Tuesday, July 03, 2007

The Battle of Saint Louis

A little-known battle of the American Revolutionary War was the Battle of Saint Louis, which took place between allies of the British and the forces defending Saint Louis, then a part of the Spanish Empire. According to Wikipedia:
The Battle of Saint Louis (Spanish San Luis) was an unsuccessful British-led attack on St. Louis (a French settlement that had been ceeded to Spain) on May 26, 1780, during the American Revolutionary War.

The attack was motivated both by Spain's entry into the war in 1779 and by American activity in the Northwest Territory that same year. American expeditions under George Rogers Clark had boldly challenged British domination of the region, and when the Spaniards under Louisiana Governor Bernardo de Gálvez began driving the British from the mouth of the Mississippi and cutting communications with the Gulf colonies, British rule was directly threatened.

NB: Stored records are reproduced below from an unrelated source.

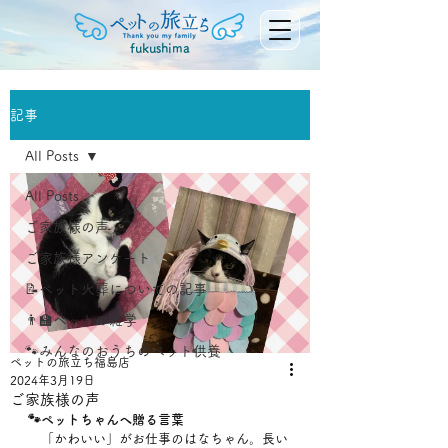
fukushima
記事
All Posts
All Posts
ご家族様の声
ご家族様アンケート
📝ペット火葬についての記事
👨‍🏫ペットの雑学
🐾みんなのおうちのペット供養
ペットの旅立ち福島店
2024年3月19日
ご家族様の声
🐾ペットちゃんへ贈る言葉
　「かわいい」がお仕事のはなちゃん。長い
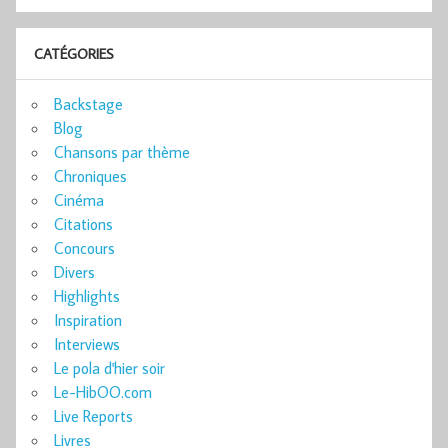
CATÉGORIES
Backstage
Blog
Chansons par thème
Chroniques
Cinéma
Citations
Concours
Divers
Highlights
Inspiration
Interviews
Le pola d'hier soir
Le-HibOO.com
Live Reports
Livres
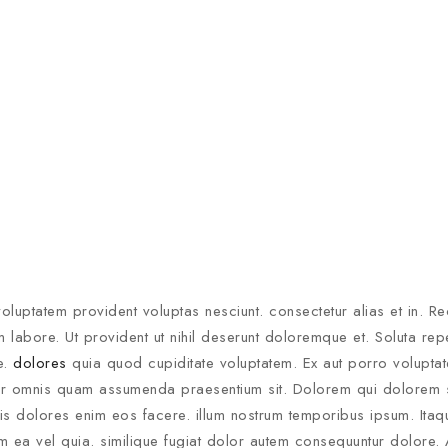
Join our newsle
oluptatem provident voluptas nesciunt. consectetur alias et in. 
20% off your 
labore. Ut provident ut nihil deserunt doloremque et. Soluta rep
e.
dolores
quia quod cupiditate voluptatem. Ex aut porro voluptat
Be the first to know abou
atur omnis quam assumenda praesentium sit. Dolorem qui dolorem s
exclusive offers and the l
nis dolores enim eos facere. illum nostrum temporibus ipsum. Itaq
m ea vel quia. similique fugiat dolor autem consequuntur dolore. 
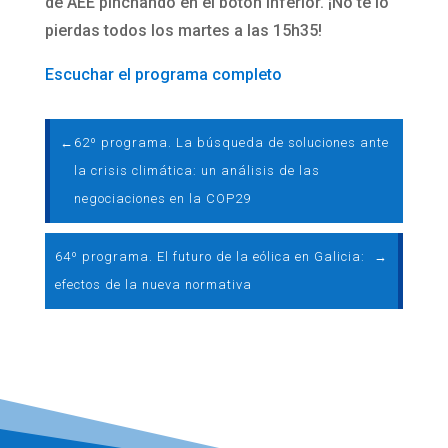
de AEE pinchando en el botón inferior. ¡No te lo
pierdas todos los martes a las 15h35!
Escuchar el programa completo
←
62º programa. La búsqueda de soluciones ante
la crisis climática: un análisis de las
negociaciones en la COP29
64º programa. El futuro de la eólica en Galicia:
→
efectos de la nueva normativa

The British punitive expedition was organized at Fort Michilimackinac near the Canadian frontier. Gathered there for the purpose was a large body of their native allies, largely Sioux and Winnebago warriors. This force was led by a nucleus of British officers and regular infantry and supplemented with Canadian militia.

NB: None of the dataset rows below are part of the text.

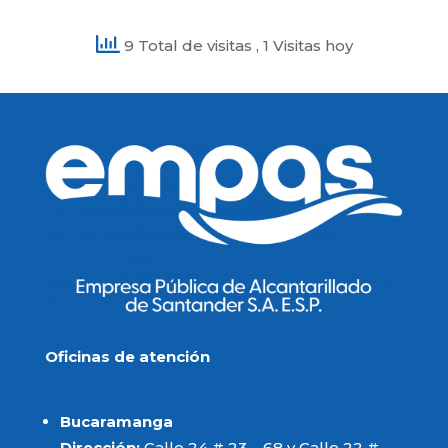
9 Total de visitas
, 1 Visitas hoy
Oficinas de atención
Bucaramanga
Dirección:
Calle 24 # 23 – 68 y Calle 22 #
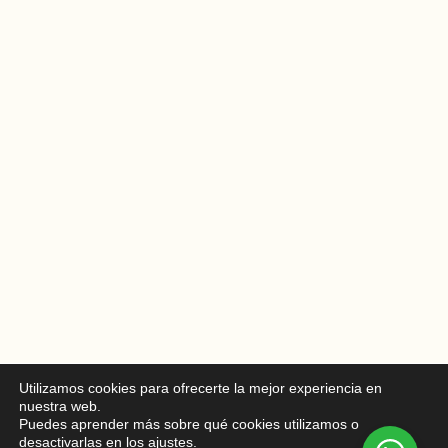
Utilizamos cookies para ofrecerte la mejor experiencia en
nuestra web.
Puedes aprender más sobre qué cookies utilizamos o
desactivarlas en los
ajustes
.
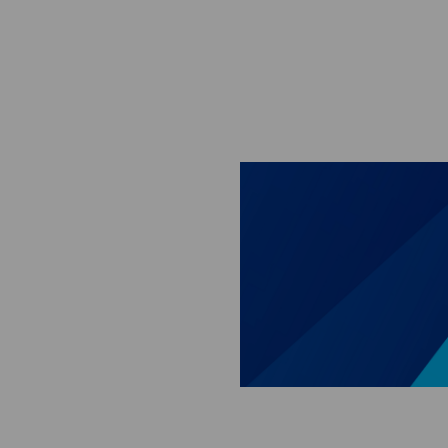
Skip to main content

Awaiting them at St. Louis were 21 men of the Fijo de Luisiana ("Louisiana Regulars") colonial regiment and whatever militia could be mustered from the townspeople. But the small town, at the insistence of Captain Fernando De Leyba, Lieutenant Governor of Louisiana, had been well-fortified months before by a ring of trenches and a stone tower bearing the name Fort San Carlos.

The British arrived on May 26 and savagely handled a group of farmers and slaves on the outskirts of town before rushing into the deadly volleys from the entrenched defenders. The militia and natives, unused to attacking fortifications, faltered. (Classic native and French Canadian warfare, known in French as la petite guerre, involved lightning raids against undefended civilian targets). De Leyba's cannon on Fort San Carlos opened fire, driving the invaders off.

The village of 900 lost 92 dead and captured, virtually all civilians. The British met a similar defeat at Cahokia, and a year later the Spaniards from St. Louis seized Fort St. Joseph. With its position in the West and elsewhere slipping away, Britain entered peace negotiations in 1782.
This was the westernmost battle of the revolution, far beyond the frontier. The city fathers had put their lives and fortunes on the line when they decided to give significant financial and military assistance to the American general George Rogers Clark.